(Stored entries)
§
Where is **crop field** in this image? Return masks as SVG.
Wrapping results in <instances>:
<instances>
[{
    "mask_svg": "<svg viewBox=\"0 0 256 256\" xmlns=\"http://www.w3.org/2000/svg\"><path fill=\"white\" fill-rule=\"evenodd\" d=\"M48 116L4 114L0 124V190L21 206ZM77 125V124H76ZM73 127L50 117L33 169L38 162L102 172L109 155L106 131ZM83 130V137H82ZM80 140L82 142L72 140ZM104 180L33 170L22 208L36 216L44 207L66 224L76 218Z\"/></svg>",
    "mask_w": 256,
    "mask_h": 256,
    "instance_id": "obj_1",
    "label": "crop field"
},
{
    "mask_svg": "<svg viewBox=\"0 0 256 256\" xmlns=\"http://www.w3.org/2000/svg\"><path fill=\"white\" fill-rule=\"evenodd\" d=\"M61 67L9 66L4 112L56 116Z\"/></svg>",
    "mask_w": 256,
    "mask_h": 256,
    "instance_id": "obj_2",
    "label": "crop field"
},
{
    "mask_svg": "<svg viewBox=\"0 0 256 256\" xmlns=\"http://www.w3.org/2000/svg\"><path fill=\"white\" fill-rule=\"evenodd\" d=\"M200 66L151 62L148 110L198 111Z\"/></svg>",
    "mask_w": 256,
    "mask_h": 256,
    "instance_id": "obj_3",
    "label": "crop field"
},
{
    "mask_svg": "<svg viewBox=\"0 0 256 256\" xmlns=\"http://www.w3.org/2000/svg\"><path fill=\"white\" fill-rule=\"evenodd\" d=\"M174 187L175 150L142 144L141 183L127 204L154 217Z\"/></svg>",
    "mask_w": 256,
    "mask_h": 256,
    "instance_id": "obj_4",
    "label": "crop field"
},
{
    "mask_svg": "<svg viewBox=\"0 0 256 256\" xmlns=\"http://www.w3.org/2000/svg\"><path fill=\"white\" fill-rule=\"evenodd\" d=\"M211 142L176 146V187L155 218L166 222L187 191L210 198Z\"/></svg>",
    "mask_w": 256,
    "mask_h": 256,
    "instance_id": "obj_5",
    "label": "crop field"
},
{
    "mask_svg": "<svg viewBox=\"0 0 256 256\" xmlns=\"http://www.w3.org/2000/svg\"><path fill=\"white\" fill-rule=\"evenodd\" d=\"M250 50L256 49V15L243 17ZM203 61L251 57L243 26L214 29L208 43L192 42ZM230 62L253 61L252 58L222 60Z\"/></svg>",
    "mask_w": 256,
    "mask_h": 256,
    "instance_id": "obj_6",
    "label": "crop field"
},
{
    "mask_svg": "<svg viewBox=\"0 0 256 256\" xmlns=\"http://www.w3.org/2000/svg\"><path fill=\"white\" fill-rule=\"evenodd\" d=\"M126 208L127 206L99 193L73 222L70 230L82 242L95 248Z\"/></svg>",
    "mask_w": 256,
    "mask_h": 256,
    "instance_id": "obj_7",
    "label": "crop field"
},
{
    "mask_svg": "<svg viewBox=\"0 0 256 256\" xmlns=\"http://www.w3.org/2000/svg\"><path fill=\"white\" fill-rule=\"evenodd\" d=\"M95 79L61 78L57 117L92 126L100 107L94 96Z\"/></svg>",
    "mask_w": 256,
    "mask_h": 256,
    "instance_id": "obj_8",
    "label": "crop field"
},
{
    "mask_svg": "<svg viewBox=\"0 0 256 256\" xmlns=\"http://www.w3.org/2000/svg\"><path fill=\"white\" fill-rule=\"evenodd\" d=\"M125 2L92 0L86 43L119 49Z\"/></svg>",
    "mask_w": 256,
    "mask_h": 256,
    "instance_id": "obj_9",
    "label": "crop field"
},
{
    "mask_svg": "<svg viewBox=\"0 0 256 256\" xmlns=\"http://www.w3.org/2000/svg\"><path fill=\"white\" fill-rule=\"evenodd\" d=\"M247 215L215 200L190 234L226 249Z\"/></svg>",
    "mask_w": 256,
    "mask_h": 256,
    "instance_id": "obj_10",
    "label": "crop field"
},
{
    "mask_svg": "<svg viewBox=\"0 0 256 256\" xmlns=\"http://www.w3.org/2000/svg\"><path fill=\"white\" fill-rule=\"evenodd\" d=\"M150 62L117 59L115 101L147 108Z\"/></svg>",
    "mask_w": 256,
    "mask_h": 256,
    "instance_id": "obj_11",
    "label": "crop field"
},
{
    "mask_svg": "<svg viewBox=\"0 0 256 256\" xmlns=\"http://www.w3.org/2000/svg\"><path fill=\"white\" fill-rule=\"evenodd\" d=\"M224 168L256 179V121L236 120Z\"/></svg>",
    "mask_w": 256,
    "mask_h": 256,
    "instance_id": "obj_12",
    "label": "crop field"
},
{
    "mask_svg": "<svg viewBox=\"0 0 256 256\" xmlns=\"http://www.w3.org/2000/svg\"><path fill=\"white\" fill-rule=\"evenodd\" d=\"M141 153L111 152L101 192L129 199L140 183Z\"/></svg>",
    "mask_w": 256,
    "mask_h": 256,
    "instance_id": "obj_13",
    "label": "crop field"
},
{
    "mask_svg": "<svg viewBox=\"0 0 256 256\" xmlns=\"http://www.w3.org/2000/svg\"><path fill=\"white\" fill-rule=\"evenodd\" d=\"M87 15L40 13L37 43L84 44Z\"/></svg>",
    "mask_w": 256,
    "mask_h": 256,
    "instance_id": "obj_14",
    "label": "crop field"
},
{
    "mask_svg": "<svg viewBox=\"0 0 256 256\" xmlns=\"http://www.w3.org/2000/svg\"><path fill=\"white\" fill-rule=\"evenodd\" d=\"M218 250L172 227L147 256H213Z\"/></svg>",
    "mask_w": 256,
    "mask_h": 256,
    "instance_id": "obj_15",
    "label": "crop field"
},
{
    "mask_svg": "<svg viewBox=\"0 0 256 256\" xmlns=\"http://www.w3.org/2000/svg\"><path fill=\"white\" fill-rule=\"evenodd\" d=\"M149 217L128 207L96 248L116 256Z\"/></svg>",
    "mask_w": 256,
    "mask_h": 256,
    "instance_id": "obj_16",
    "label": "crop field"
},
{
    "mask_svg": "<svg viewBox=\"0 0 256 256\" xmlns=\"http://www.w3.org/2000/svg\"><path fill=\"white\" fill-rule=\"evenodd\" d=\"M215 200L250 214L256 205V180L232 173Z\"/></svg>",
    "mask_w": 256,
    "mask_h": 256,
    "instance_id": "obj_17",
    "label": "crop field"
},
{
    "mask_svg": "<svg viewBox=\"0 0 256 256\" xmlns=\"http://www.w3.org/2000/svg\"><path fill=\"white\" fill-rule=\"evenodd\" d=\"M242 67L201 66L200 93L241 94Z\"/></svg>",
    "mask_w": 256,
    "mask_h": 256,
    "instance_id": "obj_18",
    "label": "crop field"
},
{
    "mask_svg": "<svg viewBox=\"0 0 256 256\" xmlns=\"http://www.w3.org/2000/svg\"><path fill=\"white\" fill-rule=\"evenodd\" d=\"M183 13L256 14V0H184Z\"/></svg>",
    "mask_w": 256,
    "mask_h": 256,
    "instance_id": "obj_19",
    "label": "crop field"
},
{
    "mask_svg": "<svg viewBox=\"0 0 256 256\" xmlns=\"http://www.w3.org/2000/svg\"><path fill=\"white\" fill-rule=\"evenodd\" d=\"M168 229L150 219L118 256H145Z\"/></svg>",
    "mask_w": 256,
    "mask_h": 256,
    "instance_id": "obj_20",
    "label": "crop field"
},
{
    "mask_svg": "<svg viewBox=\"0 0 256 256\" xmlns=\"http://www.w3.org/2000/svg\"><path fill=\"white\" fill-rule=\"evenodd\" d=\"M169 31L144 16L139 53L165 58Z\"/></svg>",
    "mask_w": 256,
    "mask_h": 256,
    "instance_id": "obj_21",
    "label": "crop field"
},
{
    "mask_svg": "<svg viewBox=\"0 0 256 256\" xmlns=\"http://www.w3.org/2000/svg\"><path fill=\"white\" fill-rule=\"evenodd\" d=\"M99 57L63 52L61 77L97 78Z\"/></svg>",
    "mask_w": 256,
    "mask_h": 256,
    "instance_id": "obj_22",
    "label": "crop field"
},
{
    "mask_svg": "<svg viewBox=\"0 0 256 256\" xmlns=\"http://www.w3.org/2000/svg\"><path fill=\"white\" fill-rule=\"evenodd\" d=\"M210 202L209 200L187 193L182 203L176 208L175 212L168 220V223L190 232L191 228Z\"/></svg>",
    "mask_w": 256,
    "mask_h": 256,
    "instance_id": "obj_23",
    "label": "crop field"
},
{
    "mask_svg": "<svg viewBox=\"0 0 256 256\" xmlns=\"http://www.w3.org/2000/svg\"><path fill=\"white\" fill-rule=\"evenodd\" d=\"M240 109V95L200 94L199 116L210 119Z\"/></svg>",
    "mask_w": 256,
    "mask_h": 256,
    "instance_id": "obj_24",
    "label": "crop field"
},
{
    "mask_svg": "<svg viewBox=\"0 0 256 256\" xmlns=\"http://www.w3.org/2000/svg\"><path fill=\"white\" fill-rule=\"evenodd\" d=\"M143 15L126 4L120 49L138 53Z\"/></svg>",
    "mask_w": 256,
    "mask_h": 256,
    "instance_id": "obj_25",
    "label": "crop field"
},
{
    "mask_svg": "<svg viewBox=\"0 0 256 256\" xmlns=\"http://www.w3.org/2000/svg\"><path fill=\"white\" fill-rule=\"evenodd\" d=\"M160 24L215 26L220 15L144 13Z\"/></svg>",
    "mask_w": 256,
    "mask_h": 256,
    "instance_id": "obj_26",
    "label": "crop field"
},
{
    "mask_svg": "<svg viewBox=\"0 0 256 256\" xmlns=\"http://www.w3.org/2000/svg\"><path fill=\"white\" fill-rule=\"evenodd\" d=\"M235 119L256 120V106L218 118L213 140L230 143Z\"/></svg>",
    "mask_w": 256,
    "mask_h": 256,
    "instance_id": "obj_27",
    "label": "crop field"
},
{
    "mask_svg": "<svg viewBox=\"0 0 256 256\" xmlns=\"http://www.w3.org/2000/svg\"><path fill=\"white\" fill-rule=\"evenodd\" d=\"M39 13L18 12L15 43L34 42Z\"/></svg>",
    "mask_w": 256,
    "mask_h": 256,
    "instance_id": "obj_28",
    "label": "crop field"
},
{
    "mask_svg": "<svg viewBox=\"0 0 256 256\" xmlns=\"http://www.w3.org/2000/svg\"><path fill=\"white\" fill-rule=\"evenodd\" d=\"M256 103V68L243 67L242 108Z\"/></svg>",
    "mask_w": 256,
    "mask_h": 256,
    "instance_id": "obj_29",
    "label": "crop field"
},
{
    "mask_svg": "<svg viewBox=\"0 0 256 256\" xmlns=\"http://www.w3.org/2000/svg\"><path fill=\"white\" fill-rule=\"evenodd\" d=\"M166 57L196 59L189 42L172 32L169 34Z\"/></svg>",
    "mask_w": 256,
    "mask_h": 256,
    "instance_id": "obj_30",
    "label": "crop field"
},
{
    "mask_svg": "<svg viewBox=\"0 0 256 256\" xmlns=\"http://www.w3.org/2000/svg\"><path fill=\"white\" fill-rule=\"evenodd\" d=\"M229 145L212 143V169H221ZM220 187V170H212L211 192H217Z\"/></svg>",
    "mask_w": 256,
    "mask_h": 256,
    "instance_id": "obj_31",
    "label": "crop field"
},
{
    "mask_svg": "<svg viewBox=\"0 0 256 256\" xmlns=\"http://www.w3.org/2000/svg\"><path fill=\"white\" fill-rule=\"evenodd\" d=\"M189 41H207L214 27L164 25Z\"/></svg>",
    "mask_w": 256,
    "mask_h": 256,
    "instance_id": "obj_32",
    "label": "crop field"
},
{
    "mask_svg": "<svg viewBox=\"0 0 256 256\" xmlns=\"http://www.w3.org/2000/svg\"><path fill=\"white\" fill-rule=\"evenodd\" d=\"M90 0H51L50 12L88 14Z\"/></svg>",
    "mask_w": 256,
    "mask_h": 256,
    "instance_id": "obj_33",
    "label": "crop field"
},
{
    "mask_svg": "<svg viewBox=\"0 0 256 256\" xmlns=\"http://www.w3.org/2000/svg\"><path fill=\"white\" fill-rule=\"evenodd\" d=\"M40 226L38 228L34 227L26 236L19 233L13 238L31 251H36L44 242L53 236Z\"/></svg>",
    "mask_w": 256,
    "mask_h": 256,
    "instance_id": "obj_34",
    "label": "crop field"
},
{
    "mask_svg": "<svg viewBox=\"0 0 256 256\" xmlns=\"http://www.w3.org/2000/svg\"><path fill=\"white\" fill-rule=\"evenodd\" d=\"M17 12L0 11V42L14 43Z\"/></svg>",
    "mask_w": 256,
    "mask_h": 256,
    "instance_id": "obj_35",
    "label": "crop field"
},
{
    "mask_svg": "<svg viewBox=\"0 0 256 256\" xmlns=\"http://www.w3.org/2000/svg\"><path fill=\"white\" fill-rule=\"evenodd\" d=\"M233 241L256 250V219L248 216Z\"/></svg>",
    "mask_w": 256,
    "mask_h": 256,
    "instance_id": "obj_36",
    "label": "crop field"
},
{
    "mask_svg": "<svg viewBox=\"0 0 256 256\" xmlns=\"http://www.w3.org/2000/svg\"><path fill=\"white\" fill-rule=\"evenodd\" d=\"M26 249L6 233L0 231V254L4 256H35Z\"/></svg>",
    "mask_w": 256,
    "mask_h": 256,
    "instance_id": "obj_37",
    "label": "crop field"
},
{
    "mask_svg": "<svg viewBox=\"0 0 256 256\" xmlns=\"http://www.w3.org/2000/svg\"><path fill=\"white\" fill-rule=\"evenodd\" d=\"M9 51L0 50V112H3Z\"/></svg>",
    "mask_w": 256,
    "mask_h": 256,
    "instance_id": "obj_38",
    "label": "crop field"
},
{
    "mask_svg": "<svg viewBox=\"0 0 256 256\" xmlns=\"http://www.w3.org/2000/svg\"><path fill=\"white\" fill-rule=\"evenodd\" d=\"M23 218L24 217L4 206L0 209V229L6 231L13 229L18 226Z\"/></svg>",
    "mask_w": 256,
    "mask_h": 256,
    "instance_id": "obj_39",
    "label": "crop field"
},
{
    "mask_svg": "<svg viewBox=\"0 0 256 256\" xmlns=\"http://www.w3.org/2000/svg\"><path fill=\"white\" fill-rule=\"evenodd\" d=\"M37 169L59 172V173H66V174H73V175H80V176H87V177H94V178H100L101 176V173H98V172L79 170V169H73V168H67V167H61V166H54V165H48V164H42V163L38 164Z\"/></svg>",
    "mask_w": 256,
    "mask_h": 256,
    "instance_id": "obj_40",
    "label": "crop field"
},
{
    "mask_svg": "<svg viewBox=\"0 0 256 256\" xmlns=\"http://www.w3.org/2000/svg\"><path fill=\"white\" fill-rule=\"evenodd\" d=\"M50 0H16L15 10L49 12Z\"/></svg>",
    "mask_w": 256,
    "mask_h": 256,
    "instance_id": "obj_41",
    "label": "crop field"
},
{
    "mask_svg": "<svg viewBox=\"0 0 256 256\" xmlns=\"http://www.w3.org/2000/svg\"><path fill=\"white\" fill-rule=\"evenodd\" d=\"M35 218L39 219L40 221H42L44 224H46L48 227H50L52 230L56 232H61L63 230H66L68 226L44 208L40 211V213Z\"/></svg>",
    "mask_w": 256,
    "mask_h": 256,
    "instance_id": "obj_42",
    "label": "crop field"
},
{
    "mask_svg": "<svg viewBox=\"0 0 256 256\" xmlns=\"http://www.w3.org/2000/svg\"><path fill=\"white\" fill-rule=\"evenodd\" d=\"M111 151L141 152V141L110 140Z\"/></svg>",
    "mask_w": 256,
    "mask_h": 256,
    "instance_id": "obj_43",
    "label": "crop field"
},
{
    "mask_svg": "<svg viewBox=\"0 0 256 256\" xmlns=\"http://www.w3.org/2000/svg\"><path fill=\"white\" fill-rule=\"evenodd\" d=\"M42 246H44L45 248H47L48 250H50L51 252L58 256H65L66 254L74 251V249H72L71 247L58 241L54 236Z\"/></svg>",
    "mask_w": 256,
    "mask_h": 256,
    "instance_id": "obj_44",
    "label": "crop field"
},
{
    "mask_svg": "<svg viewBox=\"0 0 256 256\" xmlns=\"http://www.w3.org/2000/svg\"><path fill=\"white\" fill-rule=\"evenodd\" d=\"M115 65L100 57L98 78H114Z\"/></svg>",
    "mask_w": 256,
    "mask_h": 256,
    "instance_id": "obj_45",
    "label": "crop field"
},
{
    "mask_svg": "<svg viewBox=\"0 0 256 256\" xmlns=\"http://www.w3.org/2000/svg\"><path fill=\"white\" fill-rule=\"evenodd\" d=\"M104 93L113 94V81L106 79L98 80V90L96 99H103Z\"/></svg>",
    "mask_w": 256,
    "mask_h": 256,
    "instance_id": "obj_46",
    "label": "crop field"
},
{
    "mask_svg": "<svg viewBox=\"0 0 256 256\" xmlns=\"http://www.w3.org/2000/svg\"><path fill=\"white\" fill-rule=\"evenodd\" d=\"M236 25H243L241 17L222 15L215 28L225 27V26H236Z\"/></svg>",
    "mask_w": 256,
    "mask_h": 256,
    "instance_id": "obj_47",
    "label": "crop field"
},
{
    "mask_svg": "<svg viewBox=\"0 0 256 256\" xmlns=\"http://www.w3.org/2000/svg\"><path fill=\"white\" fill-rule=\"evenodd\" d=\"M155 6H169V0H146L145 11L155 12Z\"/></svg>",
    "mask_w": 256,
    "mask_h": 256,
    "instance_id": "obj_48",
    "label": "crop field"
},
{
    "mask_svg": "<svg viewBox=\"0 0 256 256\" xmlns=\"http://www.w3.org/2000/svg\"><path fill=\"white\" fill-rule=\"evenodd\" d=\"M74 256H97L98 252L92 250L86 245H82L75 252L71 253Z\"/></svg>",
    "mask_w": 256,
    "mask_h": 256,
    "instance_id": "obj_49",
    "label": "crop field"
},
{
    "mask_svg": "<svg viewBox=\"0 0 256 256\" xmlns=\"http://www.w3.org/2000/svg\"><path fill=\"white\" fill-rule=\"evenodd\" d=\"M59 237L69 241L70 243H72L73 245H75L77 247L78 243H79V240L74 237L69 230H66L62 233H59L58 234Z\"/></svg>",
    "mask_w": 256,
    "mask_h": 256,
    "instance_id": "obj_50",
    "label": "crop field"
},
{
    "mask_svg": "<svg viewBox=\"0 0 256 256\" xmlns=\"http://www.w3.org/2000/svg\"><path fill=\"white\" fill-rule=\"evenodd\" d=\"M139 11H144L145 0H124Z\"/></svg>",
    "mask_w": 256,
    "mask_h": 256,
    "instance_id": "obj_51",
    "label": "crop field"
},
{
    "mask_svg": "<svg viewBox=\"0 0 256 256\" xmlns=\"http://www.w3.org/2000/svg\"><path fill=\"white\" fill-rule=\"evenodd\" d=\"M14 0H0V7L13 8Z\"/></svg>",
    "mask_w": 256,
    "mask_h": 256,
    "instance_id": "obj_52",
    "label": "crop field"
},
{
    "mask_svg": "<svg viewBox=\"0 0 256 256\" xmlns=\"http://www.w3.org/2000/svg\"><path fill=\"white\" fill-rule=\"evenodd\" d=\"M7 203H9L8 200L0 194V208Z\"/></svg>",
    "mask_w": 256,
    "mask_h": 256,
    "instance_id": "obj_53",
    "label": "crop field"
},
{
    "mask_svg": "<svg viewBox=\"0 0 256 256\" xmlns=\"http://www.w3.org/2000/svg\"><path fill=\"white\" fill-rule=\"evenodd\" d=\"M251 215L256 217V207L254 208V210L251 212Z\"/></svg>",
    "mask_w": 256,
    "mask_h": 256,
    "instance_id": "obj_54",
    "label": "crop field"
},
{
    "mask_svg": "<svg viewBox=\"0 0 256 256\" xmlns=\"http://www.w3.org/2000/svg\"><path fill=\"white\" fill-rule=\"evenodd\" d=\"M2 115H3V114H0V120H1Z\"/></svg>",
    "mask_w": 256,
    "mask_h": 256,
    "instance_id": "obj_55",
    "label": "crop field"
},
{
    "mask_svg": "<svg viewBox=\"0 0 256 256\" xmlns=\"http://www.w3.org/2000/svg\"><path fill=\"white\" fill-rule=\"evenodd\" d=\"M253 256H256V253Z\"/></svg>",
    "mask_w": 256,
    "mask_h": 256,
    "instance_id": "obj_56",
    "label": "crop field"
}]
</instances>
§
◆ THE REQUEST ◆
Retype everything from the very start of the records down through the line that contains "116L4 114L0 124V190L21", including that final line.

◆ PROBLEM SOLUTION ◆
Where is **crop field** in this image? Return masks as SVG.
Wrapping results in <instances>:
<instances>
[{
    "mask_svg": "<svg viewBox=\"0 0 256 256\" xmlns=\"http://www.w3.org/2000/svg\"><path fill=\"white\" fill-rule=\"evenodd\" d=\"M48 116L4 114L0 124V190L21 206ZM77 125V124H76ZM73 127L50 117L33 169L38 162L102 172L109 155L106 131ZM83 130V137H82ZM80 140L82 142L72 140ZM104 180L33 170L22 208L36 216L44 207L66 224L76 218Z\"/></svg>",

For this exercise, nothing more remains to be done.